▶ _WHAT YOU NEED TO DO_
[a] In one to three sentences, explain why the passage on fundamental geometry concepts says a placement coordinate system is used to define the parameterization of conic curves and elementary surfaces.
[b] Write the next part of the passage on fundamental geometry concepts, starting after its final sentence.

▶ _PASSAGE SHOWN_
Fundamental concepts and assumptions
NOTE: The following fundamental concepts
and assumptions are taken from ISO/CD 10303-42:1992. Please refer to ISO/IS
10303-42:1994, p. 12-14 for the final definition of the formal
standard.
NOTE: Only the parts relevant to the
subset of ISO 10303-42 (which had been incorporated into the
IfcGeometryResource) are quoted.
Space Dimensionality
All geometry shall be defined in a
right-handed rectangular Cartesian coordinate system with the same units on
each axis. A common scheme has been used for the definition of both
two-dimensional and three-dimensional geometry. Points and directions exists in
both a two-dimensional and a three-dimensional form, these forms are
distinguished solely by the presence, or absence, of a third coordinate value.
Complex geometric entities are all defined using points and directions from
which their space dimensionality can be deduced.
Parameterisation of analytic curves and surfaces
Each curve on
surface specified here has a defined parametrisation. In some instances the
definitions are in parametric terms. In others, the conic curves and elementary
surfaces, the definitions are in geometric terms. In this latter case a
placement coordinate system is used to define the parameterisation. The
geometric definitions contain some, but not all, of the data required for this.
The relevant data to define this placement coordinate system is contained in
the axis2_placement (IfcAxis2Placement) associated with the individual curve
and surface entities.

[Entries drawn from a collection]
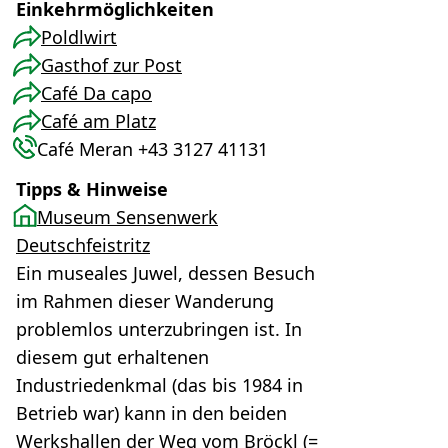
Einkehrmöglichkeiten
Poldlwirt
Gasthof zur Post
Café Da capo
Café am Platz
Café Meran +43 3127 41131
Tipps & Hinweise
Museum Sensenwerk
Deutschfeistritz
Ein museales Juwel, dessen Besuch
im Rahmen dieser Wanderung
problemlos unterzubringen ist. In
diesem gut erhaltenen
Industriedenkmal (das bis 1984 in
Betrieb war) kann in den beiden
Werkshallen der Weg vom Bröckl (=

▶ _LIST OF ANSWERS_
[a] Those curves and surfaces are defined in geometric rather than parametric terms, and their geometric definitions contain only some of the data a parameterization requires. The placement coordinate system provides what is missing, and its data is held in the axis2_placement (IfcAxis2Placement) associated with each curve and surface entity.

[b]
Curves
The curve entities include lines, some elementary
conics, and some referentially or procedurally defined curves. All the curves
have a well defined parameterization which makes it possible to trim a curve or
identify points on the curve by parameter value. For the conic curves a method
of representation is used which separates their geometric form from their
orientation and position in space. In each case, the position and orientation
information is conveye by an axis2_placement (IfcAxis2Placement). A composite
curve entity, which includes the facility to communicate continuity information
at the curve-to-curve transition points, is provided for the construction of
more complex curves. The offset curve type is a curve defined with reference to
other geometry. Separate offset curves entities exist for 2D and 3D
applications.
Surfaces
The simple surfaces are the planar surface, a surface
of revolution and a surface of linear extrusion. As with curves, all surfaces
have an associated standard parameterization. In many cases the surfaces, as
defined, are unbounded; it is assumed that they will be bounded either
explicitly or implicitly. Explicit bounding is achieved with the bounded
surface (here: plane); implicit bounding requires the association of additional
topological information to define a face.